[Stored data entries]

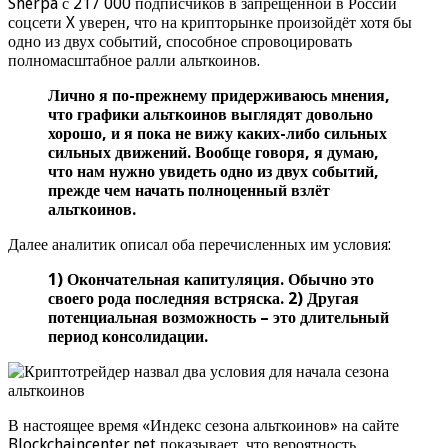
Sherpa с 217 000 подписчиков в запрещённой в России
соцсети X уверен, что на крипторынке произойдёт хотя бы
одно из двух событий, способное спровоцировать
полномасштабное ралли альткоинов.
Лично я по-прежнему придерживаюсь мнения,
что графики альткоинов выглядят довольно
хорошо, и я пока не вижу каких-либо сильных
сильных движений. Вообще говоря, я думаю,
что нам нужно увидеть одно из двух событий,
прежде чем начать полноценный взлёт
альткоинов.
Далее аналитик описал оба перечисленных им условия:
1) Окончательная капитуляция. Обычно это
своего рода последняя встряска. 2) Другая
потенциальная возможность – это длительный
период консолидации.
В настоящее время «Индекс сезона альткоинов» на сайте
Blockchaincenter.net показывает, что вероятность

§ Instruction
Update the entries by swapping "аналитик" for "эксперт", keeping all other text the same. Leave the pictures out of your answer.

§ Response for this exercise
Sherpa с 217 000 подписчиков в запрещённой в России
соцсети X уверен, что на крипторынке произойдёт хотя бы
одно из двух событий, способное спровоцировать
полномасштабное ралли альткоинов.
Лично я по-прежнему придерживаюсь мнения,
что графики альткоинов выглядят довольно
хорошо, и я пока не вижу каких-либо сильных
сильных движений. Вообще говоря, я думаю,
что нам нужно увидеть одно из двух событий,
прежде чем начать полноценный взлёт
альткоинов.
Далее эксперт описал оба перечисленных им условия:
1) Окончательная капитуляция. Обычно это
своего рода последняя встряска. 2) Другая
потенциальная возможность – это длительный
период консолидации.
В настоящее время «Индекс сезона альткоинов» на сайте
Blockchaincenter.net показывает, что вероятность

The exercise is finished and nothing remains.